The Open Book Festival is taking place for the fourth time this year. That’s quite a feat considering the impressive line-up. The first session I attended was titled “Writing Sexuality”, panelled by Damon Galgut, Karina Szczurek and Michiel Heyns, and chaired by Karin Schimke. Schimke opened the discussion by reading the lyrics of a Nicky Minaj track. It goes something like: “My Anaconda don't.../My Anaconda don't.../My Anaconda don't want none unless you got buns hun”... Well, you can imagine the rest. At the end Schimke promptly announced that she’s tired of sex. ALL SEX! (Oh dear, I thought, sorry to hear. Eek!) But okay, to be fair, I get what she’s saying. We’re inundated with sex. It’s everywhere. And it’s gratuitous. In fact, every series seems to have a compulsory nude slot these days. Yawn, yawn. But that’s not literature. So what, as Karin went on to ask, is the function of sex in literature? (And here I must say that I was somewhat confused again because the session, I thought, was about sexuality, not sex. Those are qualitatively different things, are they not? Intertwined, yes, but separate.) Anyway, the discussion did not focus on sex and sexuality, but rather on the difference between pornography and erotica.
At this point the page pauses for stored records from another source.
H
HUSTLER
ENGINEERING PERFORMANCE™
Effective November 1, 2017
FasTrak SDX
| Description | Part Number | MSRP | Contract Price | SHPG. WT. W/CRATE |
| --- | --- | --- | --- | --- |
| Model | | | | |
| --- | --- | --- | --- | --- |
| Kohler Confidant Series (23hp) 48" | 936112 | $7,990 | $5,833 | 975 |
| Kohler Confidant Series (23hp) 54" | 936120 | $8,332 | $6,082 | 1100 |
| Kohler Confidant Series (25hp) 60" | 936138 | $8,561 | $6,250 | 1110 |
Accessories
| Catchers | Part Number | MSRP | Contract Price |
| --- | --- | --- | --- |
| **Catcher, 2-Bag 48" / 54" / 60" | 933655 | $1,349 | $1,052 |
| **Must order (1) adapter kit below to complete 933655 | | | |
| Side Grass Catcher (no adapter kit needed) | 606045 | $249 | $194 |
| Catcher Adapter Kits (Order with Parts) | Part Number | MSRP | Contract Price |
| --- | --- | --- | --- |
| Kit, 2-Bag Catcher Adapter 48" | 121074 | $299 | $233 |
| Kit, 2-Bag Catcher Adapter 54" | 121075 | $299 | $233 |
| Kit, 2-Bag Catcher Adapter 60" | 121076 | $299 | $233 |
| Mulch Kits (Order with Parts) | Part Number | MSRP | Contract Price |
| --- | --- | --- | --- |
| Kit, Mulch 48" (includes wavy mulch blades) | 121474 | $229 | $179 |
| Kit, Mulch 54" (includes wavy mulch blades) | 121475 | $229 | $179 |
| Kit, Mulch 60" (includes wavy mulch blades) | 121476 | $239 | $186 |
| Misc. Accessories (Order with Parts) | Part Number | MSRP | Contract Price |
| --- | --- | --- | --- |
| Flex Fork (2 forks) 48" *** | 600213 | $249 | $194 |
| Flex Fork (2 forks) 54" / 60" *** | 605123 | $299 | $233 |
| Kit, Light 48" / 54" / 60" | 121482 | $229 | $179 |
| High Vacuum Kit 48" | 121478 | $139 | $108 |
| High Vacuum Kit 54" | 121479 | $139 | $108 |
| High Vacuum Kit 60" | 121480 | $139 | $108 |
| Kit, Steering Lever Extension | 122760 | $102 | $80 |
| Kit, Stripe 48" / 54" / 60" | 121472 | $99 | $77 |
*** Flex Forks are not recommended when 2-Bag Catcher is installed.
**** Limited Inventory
Well, says Galgut, except for Arctic Summer, he avoids writing sex scenes, because very few novels hinge on sex. But, he adds, it must be said that someone like Alan Hollinghurst (think The line of beauty) treats sex very well – and doesn’t shy away from being explicit. But no, Schimke wants less. She misses the days where books like Princess Daisy still had shock value. Yes, adds Galgut; he remembers Wilbur Smith’s books doing the rounds at school. Heyns adds that he avoids sexy descriptions in his novels because sex isn’t interesting in itself.

Okay, hang on. Really? Do people (some around my age!) really think this? Because I think sex in itself is interesting. Also in literature – especially in literature – where it has the opportunity to walk into so many different rooms, experience so many different kinds of sex, be so many different expressions of sexuality. I think here especially of Patrick Califia’s Macho sluts and Octave Mirbeau’s The torture garden. Surely just because certain industries have eviscerated nuance doesn’t mean that sex is boring; it only means a certain kind of sex is boring. And that sex, still too often, is expressed in a normative, heterosexual way. So is that not perhaps the more important issue at hand?
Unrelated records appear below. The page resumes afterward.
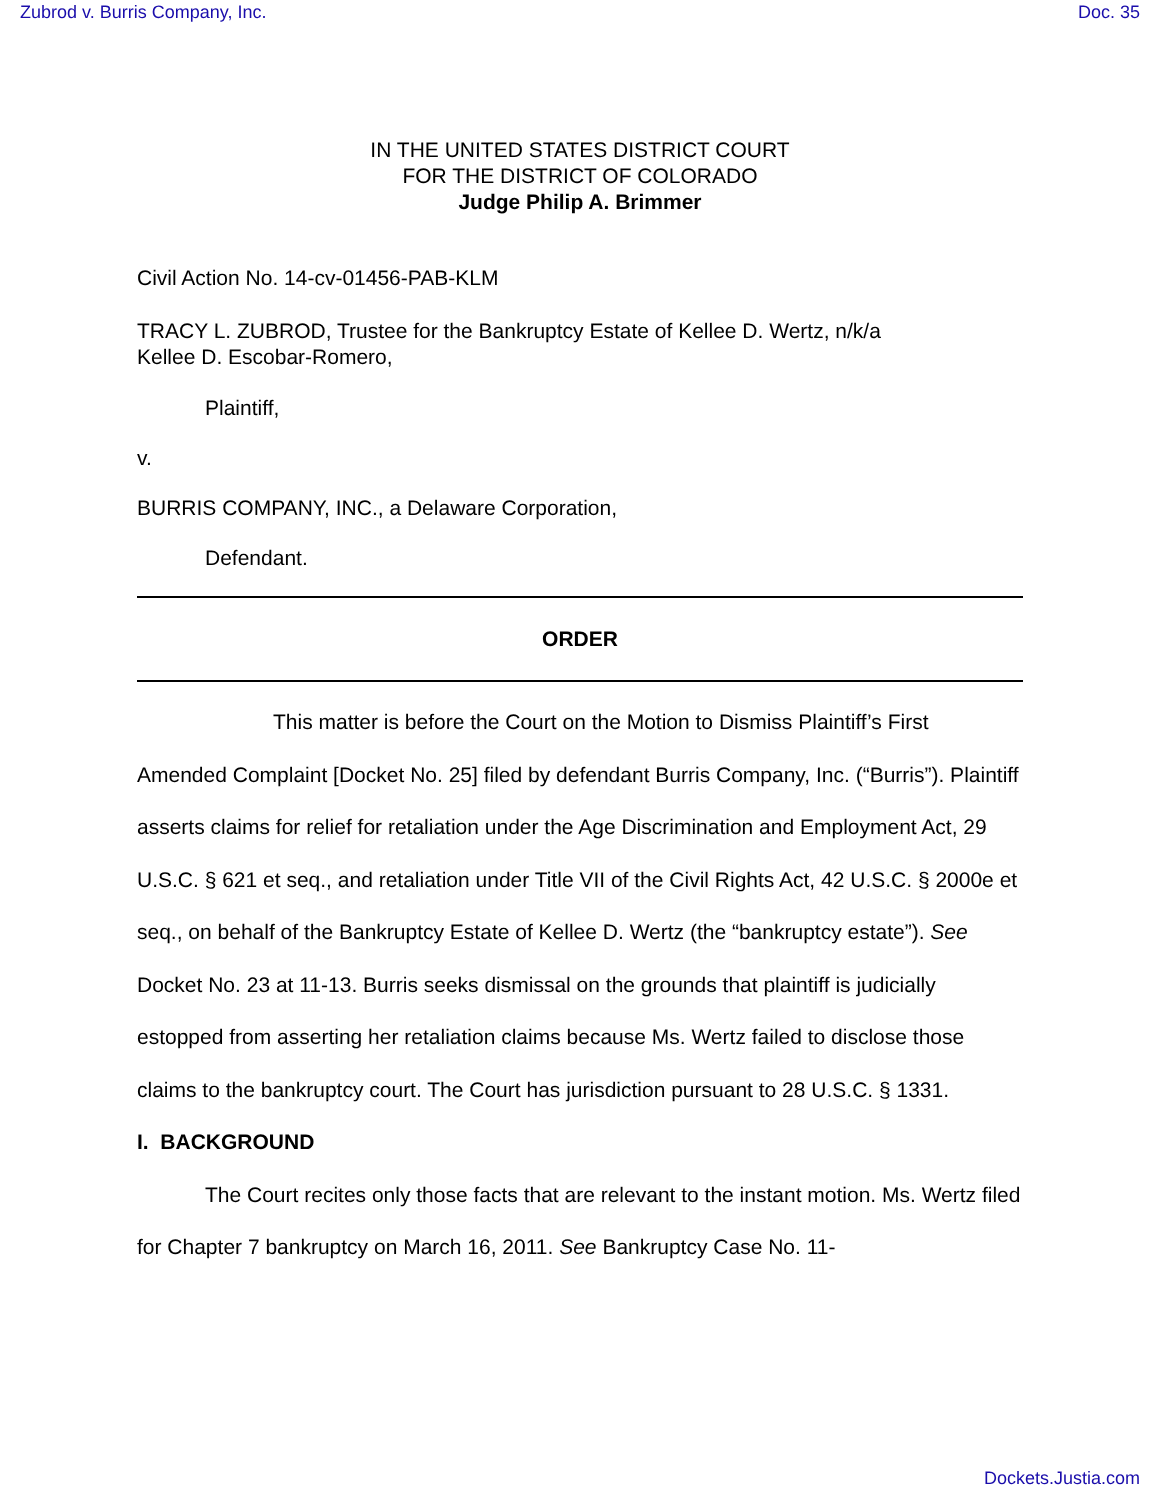Zubrod v. Burris Company, Inc. Doc. 35
IN THE UNITED STATES DISTRICT COURT
FOR THE DISTRICT OF COLORADO
Judge Philip A. Brimmer
Civil Action No. 14-cv-01456-PAB-KLM
TRACY L. ZUBROD, Trustee for the Bankruptcy Estate of Kellee D. Wertz, n/k/a
Kellee D. Escobar-Romero,
Plaintiff,
v.
BURRIS COMPANY, INC., a Delaware Corporation,
Defendant.
ORDER
This matter is before the Court on the Motion to Dismiss Plaintiff’s First Amended Complaint [Docket No. 25] filed by defendant Burris Company, Inc. (“Burris”). Plaintiff asserts claims for relief for retaliation under the Age Discrimination and Employment Act, 29 U.S.C. § 621 et seq., and retaliation under Title VII of the Civil Rights Act, 42 U.S.C. § 2000e et seq., on behalf of the Bankruptcy Estate of Kellee D. Wertz (the “bankruptcy estate”). See Docket No. 23 at 11-13. Burris seeks dismissal on the grounds that plaintiff is judicially estopped from asserting her retaliation claims because Ms. Wertz failed to disclose those claims to the bankruptcy court. The Court has jurisdiction pursuant to 28 U.S.C. § 1331.
I. BACKGROUND
The Court recites only those facts that are relevant to the instant motion. Ms. Wertz filed for Chapter 7 bankruptcy on March 16, 2011. See Bankruptcy Case No. 11-
Dockets.Justia.com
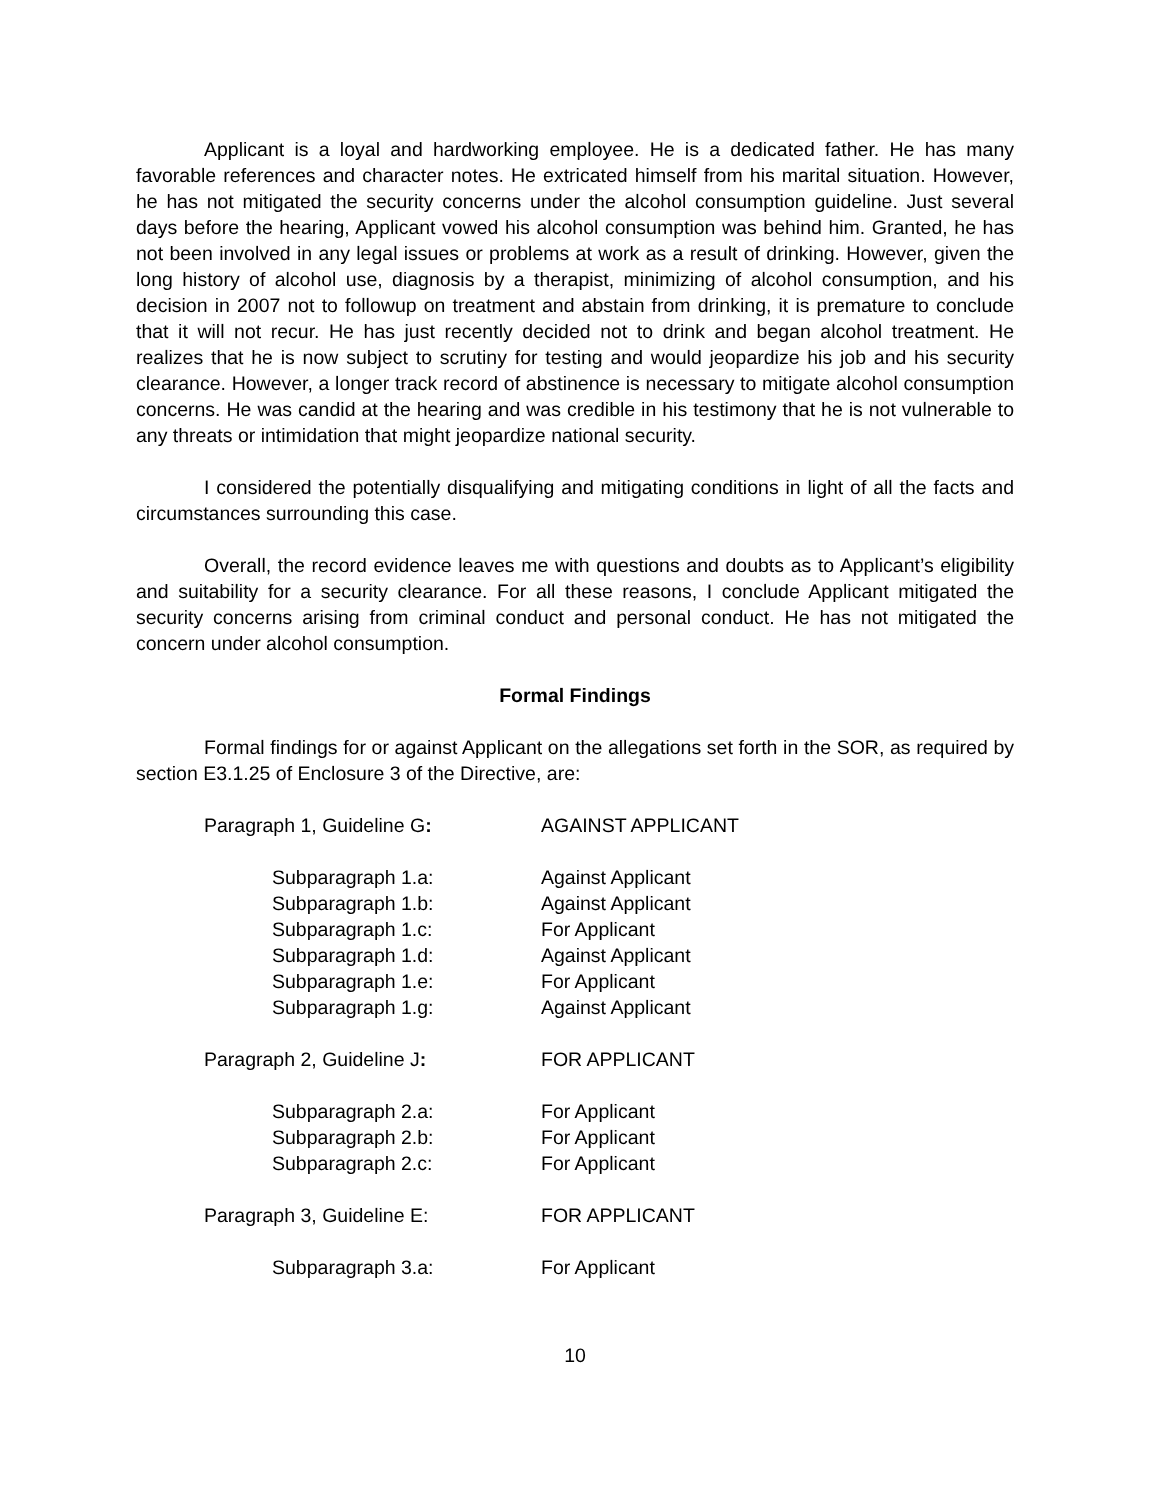Applicant is a loyal and hardworking employee. He is a dedicated father. He has many favorable references and character notes. He extricated himself from his marital situation. However, he has not mitigated the security concerns under the alcohol consumption guideline. Just several days before the hearing, Applicant vowed his alcohol consumption was behind him. Granted, he has not been involved in any legal issues or problems at work as a result of drinking. However, given the long history of alcohol use, diagnosis by a therapist, minimizing of alcohol consumption, and his decision in 2007 not to followup on treatment and abstain from drinking, it is premature to conclude that it will not recur. He has just recently decided not to drink and began alcohol treatment. He realizes that he is now subject to scrutiny for testing and would jeopardize his job and his security clearance. However, a longer track record of abstinence is necessary to mitigate alcohol consumption concerns. He was candid at the hearing and was credible in his testimony that he is not vulnerable to any threats or intimidation that might jeopardize national security.
I considered the potentially disqualifying and mitigating conditions in light of all the facts and circumstances surrounding this case.
Overall, the record evidence leaves me with questions and doubts as to Applicant’s eligibility and suitability for a security clearance. For all these reasons, I conclude Applicant mitigated the security concerns arising from criminal conduct and personal conduct. He has not mitigated the concern under alcohol consumption.
Formal Findings
Formal findings for or against Applicant on the allegations set forth in the SOR, as required by section E3.1.25 of Enclosure 3 of the Directive, are:
Paragraph 1, Guideline G: AGAINST APPLICANT
Subparagraph 1.a: Against Applicant
Subparagraph 1.b: Against Applicant
Subparagraph 1.c: For Applicant
Subparagraph 1.d: Against Applicant
Subparagraph 1.e: For Applicant
Subparagraph 1.g: Against Applicant
Paragraph 2, Guideline J: FOR APPLICANT
Subparagraph 2.a: For Applicant
Subparagraph 2.b: For Applicant
Subparagraph 2.c: For Applicant
Paragraph 3, Guideline E: FOR APPLICANT
Subparagraph 3.a: For Applicant
10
And here Karina Szczurek added what I thought was an important point: sexuality is wider than the term ‘sex’. For her it is about longing, eroticism, anguish and sensuality. It is something which can be expressed physically and emotionally, but it is also a more subtle driving force, and it is always with us – even in memory. She adds that she likes to read about sex because it is a way for her to understand that which is beyond her preference. But it doesn’t have to be explicit, she says, because that’s pornography.

Again, I get the points made, but I really don’t think that explicit sex scenes necessarily translate into pornography. Surely there can be more subtle readings of explicit sex. I’m obviously not referring to trash like Fifty shades (and it must be noted that I call it trash without ever having read it, but hey, sometimes you just know) or whatever, but maybe Hollinghurst is a good example here. As is Patrick Califia, who really addresses sexual identity (sexuality) – “whether you’re a woman or a man, straight or gay, femme or butch, vanilla or hardcore, trans, bi, queer, undefined, or who knows what at all”. Because this should have been the crux of the session which was, frankly, middling. It should have addressed what is possible through different sexualities – and even different kinds of sex! – in literature/s. Because, as Galgut so beautifully put it, “the aim of books is to show you that life is not made in your image.” Now if only they had talked a bit more about that.